JH-3 reduced the release of lactic dehydrogenase (LDH) and the survival of bacteria in RAW264.7 cells. (A) The LDH release by RAW264.7 cells at different infection times (“*”, p < 0.05; “**”, p < 0.01). (B) JH-3 could inhibit LDH release by RAW264.7 cells at different multiplicities of infection (MOIs) (“*”, p < 0.05). (C) JH-3 could significantly inhibit the proliferation of CVCC541 and promote the killing of intracellular bacteria (“**”, p < 0.01; “***”, p < 0.001).

Figure 6

JH-3 inhibited Salmonella-CVCC541-induced apoptosis in RAW264.7 cells. (A–C): the effect of JH-3 on the mRNA expression of caspase-3, caspase-8, and caspase-9 (“NS”, p > 0.05; “*”, p < 0.05; “**”, p < 0.01). (D): the effect of JH-3 on cell morphological structure as assessed by transmission electron microscopy. (E): JH-3 reduced the apoptosis rate of RAW264.7 cells as assessed by flow cytometry analysis.

Figure 7

JH-3 downregulated the expression of caspase-9 and TLR4. (A) The expression of caspase-9 in RAW264.7 cells assessed by confocal laser scanning microscopy. (B) The expression of TLR4 in RAW264.7 cells assessed by confocal laser scanning microscopy. (C) The expression of p-p85 in RAW264.7 cells assessed by confocal laser scanning microscopy. (D) JH-3 could significantly reduce the release of cytochrome c in the cytoplasm. (E) JH-3 could also reduce the expression of TNF-αR2 (“NS”, p > 0.05; “*”, p < 0.05).

Figure 8

Signaling pathways regulated by antimicrobial peptide JH-3. On the left side of the figure, the inhibitory effect of JH-3 on the expression of TNF-αR2, caspase-8 (Casp-8), and caspase-9 (Casp-9) is shown.
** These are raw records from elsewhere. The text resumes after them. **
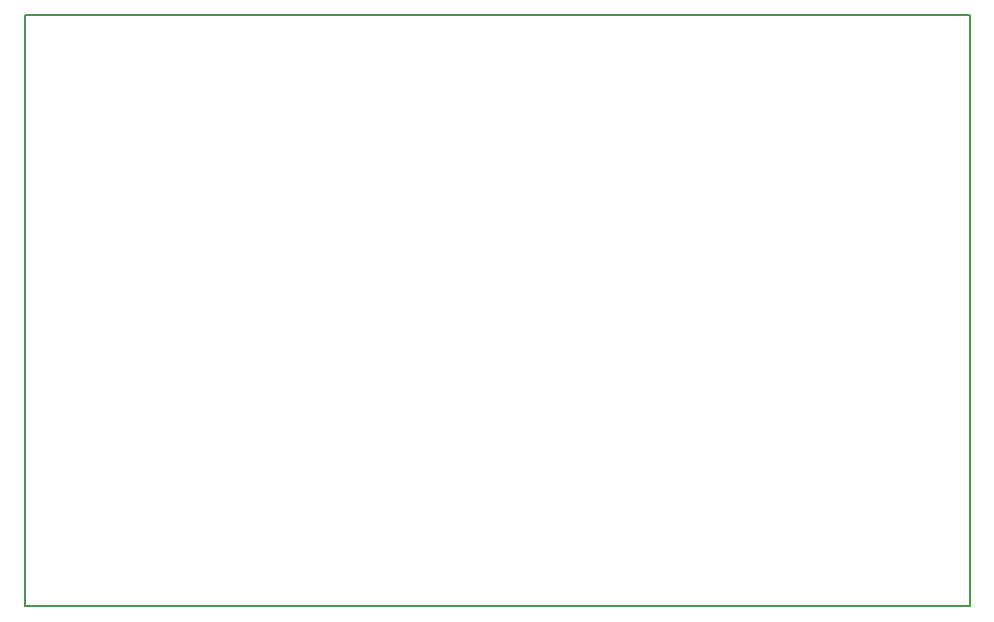
<source format=gbr>
G04 #@! TF.GenerationSoftware,KiCad,Pcbnew,(6.0.7)*
G04 #@! TF.CreationDate,2023-09-02T21:04:06+09:00*
G04 #@! TF.ProjectId,MD_DRV8332,4d445f44-5256-4383-9333-322e6b696361,rev?*
G04 #@! TF.SameCoordinates,Original*
G04 #@! TF.FileFunction,Profile,NP*
%FSLAX46Y46*%
G04 Gerber Fmt 4.6, Leading zero omitted, Abs format (unit mm)*
G04 Created by KiCad (PCBNEW (6.0.7)) date 2023-09-02 21:04:06*
%MOMM*%
%LPD*%
G01*
G04 APERTURE LIST*
G04 #@! TA.AperFunction,Profile*
%ADD10C,0.200000*%
G04 #@! TD*
G04 APERTURE END LIST*
D10*
X100000000Y-100000000D02*
X180000000Y-100000000D01*
X180000000Y-100000000D02*
X180000000Y-150000000D01*
X180000000Y-150000000D02*
X100000000Y-150000000D01*
X100000000Y-150000000D02*
X100000000Y-100000000D01*
M02*

</source>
These changes inhibit the apoptosis of Salmonella-infected macrophages. On the right side of the figure, the inhibitory effect of JH-3 on the proliferation of Salmonella CVCC541 is shown (top), as well as the downregulation of TLR4 and the activity of p38 (MAPK) by JH-3 (bottom). The latter changes may inhibit cytokine production by Salmonella-infected macrophages.